Leaving out the pictures, reproduce each record exactly and in full.

Start of Input records

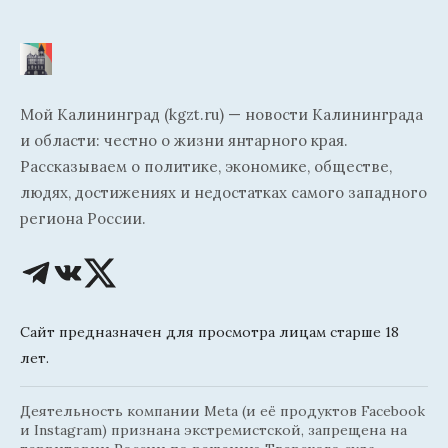
Мой Калининград (kgzt.ru) — новости Калининграда
и области: честно о жизни янтарного края.
Рассказываем о политике, экономике, обществе,
людях, достижениях и недостатках самого западного
региона России.
Сайт предназначен для просмотра лицам старше 18
лет.
Деятельность компании Meta (и её продуктов Facebook
и Instagram) признана экстремистской, запрещена на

End of Input records

§ **Output for this task**
Мой Калининград (kgzt.ru) — новости Калининграда
и области: честно о жизни янтарного края.
Рассказываем о политике, экономике, обществе,
людях, достижениях и недостатках самого западного
региона России.
Сайт предназначен для просмотра лицам старше 18
лет.
Деятельность компании Meta (и её продуктов Facebook
и Instagram) признана экстремистской, запрещена на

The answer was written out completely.